"Aku cuma ingin membantu desa, tapi kenapa banyak yang meremehkan?" keluhnya pada ibunya.
Bu Rini tersenyum lembut. "Ingat, Nak. Orang yang pertama menanam benih, selalu diuji dulu sebelum panen. Lanjutkan saja. Tuhan tahu niatmu."
Kata-kata itu membuat Nanda bangkit kembali.
9. Kebun Pengetahuan
Tiga bulan kemudian, proyek Kebun Katuk Edukasi resmi dibuka. Anak-anak sekolah dasar datang berkunjung setiap pekan untuk belajar tentang manfaat tanaman herbal. Nanda menjelaskan dengan bahasa sederhana.
"Daun katuk ini punya zat besi, vitamin C, dan protein tinggi. Bagus untuk kesehatan tubuh kita, terutama ibu menyusui," katanya sambil menunjukkan gambar mikroskop daun katuk.
Anak-anak mendengarkan dengan takjub.
"Berarti kalau makan sayur katuk, kita jadi kuat ya, Kak?"
Nanda tertawa. "Iya, tapi jangan berlebihan. Semua harus seimbang."
Sejak itu, tanaman katuk menjadi kebanggaan desa.
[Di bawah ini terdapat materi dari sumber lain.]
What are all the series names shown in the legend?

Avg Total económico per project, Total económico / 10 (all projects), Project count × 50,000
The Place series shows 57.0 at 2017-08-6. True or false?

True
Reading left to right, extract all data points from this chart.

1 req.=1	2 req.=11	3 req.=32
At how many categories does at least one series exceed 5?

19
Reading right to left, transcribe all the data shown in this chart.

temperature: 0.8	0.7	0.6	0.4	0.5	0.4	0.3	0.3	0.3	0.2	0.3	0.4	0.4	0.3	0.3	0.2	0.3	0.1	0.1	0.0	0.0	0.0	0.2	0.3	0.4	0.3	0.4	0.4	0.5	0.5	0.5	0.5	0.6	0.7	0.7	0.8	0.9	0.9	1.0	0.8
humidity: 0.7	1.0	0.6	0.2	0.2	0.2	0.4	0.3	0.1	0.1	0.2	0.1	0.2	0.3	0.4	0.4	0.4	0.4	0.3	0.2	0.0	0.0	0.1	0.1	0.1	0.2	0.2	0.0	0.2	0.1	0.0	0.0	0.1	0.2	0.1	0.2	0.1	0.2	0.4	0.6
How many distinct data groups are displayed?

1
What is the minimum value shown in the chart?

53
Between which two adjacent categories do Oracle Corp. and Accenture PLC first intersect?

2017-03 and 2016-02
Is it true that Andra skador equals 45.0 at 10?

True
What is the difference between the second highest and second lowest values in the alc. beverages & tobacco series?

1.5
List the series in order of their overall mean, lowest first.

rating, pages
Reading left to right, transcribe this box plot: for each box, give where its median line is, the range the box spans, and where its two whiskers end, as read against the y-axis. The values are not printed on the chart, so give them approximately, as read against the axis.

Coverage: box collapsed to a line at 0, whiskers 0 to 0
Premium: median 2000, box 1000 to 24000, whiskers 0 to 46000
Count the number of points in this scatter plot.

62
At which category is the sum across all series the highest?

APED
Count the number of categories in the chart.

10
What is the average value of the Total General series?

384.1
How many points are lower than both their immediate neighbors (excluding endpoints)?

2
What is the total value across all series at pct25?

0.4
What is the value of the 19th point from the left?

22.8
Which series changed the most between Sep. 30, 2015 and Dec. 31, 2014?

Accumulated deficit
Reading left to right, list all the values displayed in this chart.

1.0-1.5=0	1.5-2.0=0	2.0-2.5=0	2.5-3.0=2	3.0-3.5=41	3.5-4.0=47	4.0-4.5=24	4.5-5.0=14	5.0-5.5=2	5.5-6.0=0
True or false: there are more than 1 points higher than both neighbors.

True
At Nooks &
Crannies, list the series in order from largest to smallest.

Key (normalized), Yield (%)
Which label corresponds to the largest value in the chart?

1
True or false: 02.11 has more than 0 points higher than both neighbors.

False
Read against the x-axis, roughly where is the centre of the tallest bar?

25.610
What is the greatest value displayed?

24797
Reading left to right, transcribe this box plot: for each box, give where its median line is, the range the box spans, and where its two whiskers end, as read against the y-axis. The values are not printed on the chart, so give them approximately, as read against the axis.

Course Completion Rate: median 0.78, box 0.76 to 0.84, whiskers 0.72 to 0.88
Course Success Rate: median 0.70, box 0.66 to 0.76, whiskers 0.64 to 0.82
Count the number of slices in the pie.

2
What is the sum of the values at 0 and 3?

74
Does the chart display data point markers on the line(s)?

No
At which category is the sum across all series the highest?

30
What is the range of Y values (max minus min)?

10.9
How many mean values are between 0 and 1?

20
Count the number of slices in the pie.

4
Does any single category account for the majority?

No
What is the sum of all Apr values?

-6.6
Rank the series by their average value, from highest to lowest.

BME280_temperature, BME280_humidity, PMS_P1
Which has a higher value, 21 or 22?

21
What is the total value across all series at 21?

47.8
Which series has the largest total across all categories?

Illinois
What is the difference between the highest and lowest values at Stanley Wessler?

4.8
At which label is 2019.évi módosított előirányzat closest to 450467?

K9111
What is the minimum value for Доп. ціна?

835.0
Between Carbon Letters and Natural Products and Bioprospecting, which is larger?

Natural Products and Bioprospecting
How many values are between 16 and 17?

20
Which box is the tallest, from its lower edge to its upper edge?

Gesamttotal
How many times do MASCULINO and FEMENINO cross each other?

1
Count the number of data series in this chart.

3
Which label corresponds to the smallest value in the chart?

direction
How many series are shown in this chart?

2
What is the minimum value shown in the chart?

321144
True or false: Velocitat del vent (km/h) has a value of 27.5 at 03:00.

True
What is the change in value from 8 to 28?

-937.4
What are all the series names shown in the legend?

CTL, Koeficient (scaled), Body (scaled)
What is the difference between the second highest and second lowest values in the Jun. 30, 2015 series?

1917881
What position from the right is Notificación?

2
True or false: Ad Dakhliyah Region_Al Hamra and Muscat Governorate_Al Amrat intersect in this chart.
Mereka membuat festival tahunan bertajuk "Hijau Katuk Lembang Jaya" dengan lomba masak, pameran herbal, dan seminar kesehatan.
10. Manfaat yang Meluas
Hasil olahan daun katuk kini beragam: teh herbal, kapsul serbuk, sabun alami, dan krim perawatan kulit. Semua diproduksi dengan standar kebersihan dan label izin usaha desa.
Puskesmas bahkan mulai memasukkan "Teh Katuk Lembang Jaya" dalam daftar herbal pendamping untuk ibu menyusui. Data medis menunjukkan bahwa angka anemia dan kurang ASI menurun signifikan dalam enam bulan.
"Kami berhasil karena gotong royong," kata Pak Darwis dalam rapat desa.
"Dan semua bermula dari halaman rumah Pak Amir," tambahnya tersenyum.